◆ READING TEXT
- - -

A new Type of Quantum Bit

In a quantum computer, quantum states form the smallest information units and replace the binary code used by today’s computers. Until now, these so-called qubits were typically created in a semiconductor using individual electrons, but these were vulnerable to dephasing. Now, an international team of researchers led by physicists from the University of Basel has succeeded in using a missing electron to create a qubit. The team reported its findings in the journal Nature Materials.

Quantenpunkt, Elektronenloch, Spin
A quantum dot with a 20 nm diameter and a 7 nm in height. By removing a specific electron, a hole is created (black circle), which also has a spin (yellow arrow). © Arne Ludwig

In the computers of the future, information will be stored in the form of quantum bits, or qubits for short. Qubits are based on the principles of quantum physics and can adopt additional states besides the binary states of zero and one, paving the way for entirely new possibilities.

In approaches using conventional semiconductor materials, scientists typically created qubits in the form of individual electrons. However, this caused dephasing, and the information carriers were difficult to program and read. Now, researchers from the University of Basel, Ruhr University Bochum, and the Université de Lyon have overcome this problem by using holes – instead of electrons – to create qubits.

- - -

◆ DATA PROVIDED

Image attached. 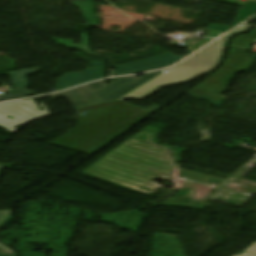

- - -

◆ ACTIONS TO TAKE
1. In the quantum bit text, which journal published the team's findings?
2. Reproduce the quantum bit text word for word, everything from "Quantenpunkt, Elektronenloch, Spin" down to "entirely new possibilities.".

◆ RESPONSES FOR EACH TASK
1. Nature Materials.

2.
Quantenpunkt, Elektronenloch, Spin
A quantum dot with a 20 nm diameter and a 7 nm in height. By removing a specific electron, a hole is created (black circle), which also has a spin (yellow arrow). © Arne Ludwig

In the computers of the future, information will be stored in the form of quantum bits, or qubits for short. Qubits are based on the principles of quantum physics and can adopt additional states besides the binary states of zero and one, paving the way for entirely new possibilities.